**GIVEN TEXT:**
But, as you mentioned earlier in the series, it MAY be worth
rearranging states anyways, to specifically route extended header
parsing differently from structured header parsing.  So I'm still
playing with that, and seeing what may happen to this patch as
fallout.

> 
> >
> > At this point, h->extended_headers is permanently false (we can't
> > enable it until all other aspects of the protocol have likewise been
> > converted).
> >
> > Signed-off-by: Eric Blake <eblake@redhat.com>
> > ---
> >  lib/internal.h                      |  1 +
> >  generator/states-reply-structured.c | 52 +++++++++++++++++++----------
> >  generator/states-reply.c            | 34 ++++++++++++-------
> >  3 files changed, 58 insertions(+), 29 deletions(-)
> 
> Probably best to reorder the files in this patch for review:

I see what you mean: because of the state hierarchy, it is probably
worth tweaking the git orderfile to favor files nearer the top of the
state tree first, rather than strict alphabetical ordering of *.c.  I
may just push a patch for that without needing review, as it doesn't
affect library semantics at all.

...

**SHORT EXERCISE A:** Summarize the reply about the header-parsing patch in two sentences.
**SHORT EXERCISE B:** Rewrite the passage of the reply about the header-parsing patch from "I see what you" up to and including "semantics at all.", substituting "lexical ordering" for "alphabetical ordering".
**SHORT EXERCISE C:** Resume the reply about the header-parsing patch, continuing on from its last sentence.

**MATERIAL PROVIDED:**
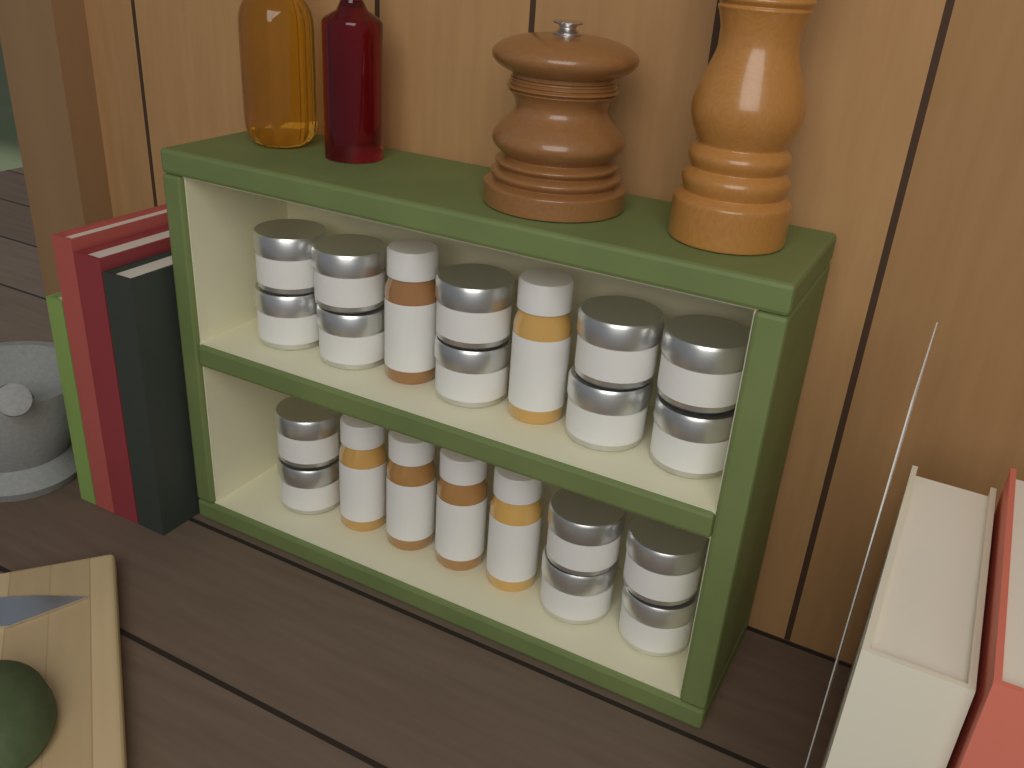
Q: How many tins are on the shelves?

**TASK ANSWER A:** The writer is still experimenting with rearranging states so that extended header parsing is routed differently from structured header parsing, and is watching how that affects the patch, in which h->extended_headers is permanently false for now. Agreeing with a suggestion to reorder the files for review, the writer considers tweaking the git orderfile to favor files nearer the top of the state tree over strict alphabetical ordering, and may push that change without review because it does not affect library semantics.

**TASK ANSWER B:**
I see what you mean: because of the state hierarchy, it is probably
worth tweaking the git orderfile to favor files nearer the top of the
state tree first, rather than strict lexical ordering of *.c.  I
may just push a patch for that without needing review, as it doesn't
affect library semantics at all.

**TASK ANSWER C:**
> > +++ b/generator/states-reply.c
> > @@ -62,15 +62,19 @@  REPLY.START:
> >     */
> >    ssize_t r;
> >
> > -  /* We read all replies initially as if they are simple replies, but
> > -   * check the magic in CHECK_SIMPLE_OR_STRUCTURED_REPLY below.
> > -   * This works because the structured_reply header is larger.
> > +  /* With extended headers, there is only one size to read, so we can do it
> > +   * all in one syscall.  But for older structured replies, we don't know 
> > if
> > +   * we have a simple or structured reply until we read the magic number,
> > +   * requiring a two-part read with CHECK_SIMPLE_OR_STRUCTURED_REPLY below.
> >     */
> >    assert (h->reply_cmd == NULL);
> >    assert (h->rlen == 0);
> >
> >    h->rbuf = &h->sbuf.reply.hdr;
> > -  h->rlen = sizeof h->sbuf.reply.hdr.simple;
> > +  if (h->extended_headers)
> > +    h->rlen = sizeof h->sbuf.reply.hdr.extended;
> > +  else
> > +    h->rlen = sizeof h->sbuf.reply.hdr.simple;
> >
> >    r = h->sock->ops->recv (h, h->sock, h->rbuf, h->rlen);
> >    if (r == -1) {
> 
> The comment "This works because the structured_reply header is larger"
> is being removed, which makes the non-ext branch even less
> comprehensible than before.
> 
> (2) Can we add the STATIC_ASSERT() here, stating that "sizeof simple" is
> smaller than "sizeof structured"?

Yep, I'm already rebasing onto some additional asserts along those
lines, based on your reviews earlier in the series.

> 
> > @@ -116,16 +120,22 @@  REPLY.CHECK_SIMPLE_OR_STRUCTURED_REPLY:
> >    uint64_t cookie;
> >
> >    magic = be32toh (h->sbuf.reply.hdr.simple.magic);
> > -  if (magic == NBD_SIMPLE_REPLY_MAGIC) {
> > +  switch (magic) {
> > +  case NBD_SIMPLE_REPLY_MAGIC:
> > +    if (h->extended_headers)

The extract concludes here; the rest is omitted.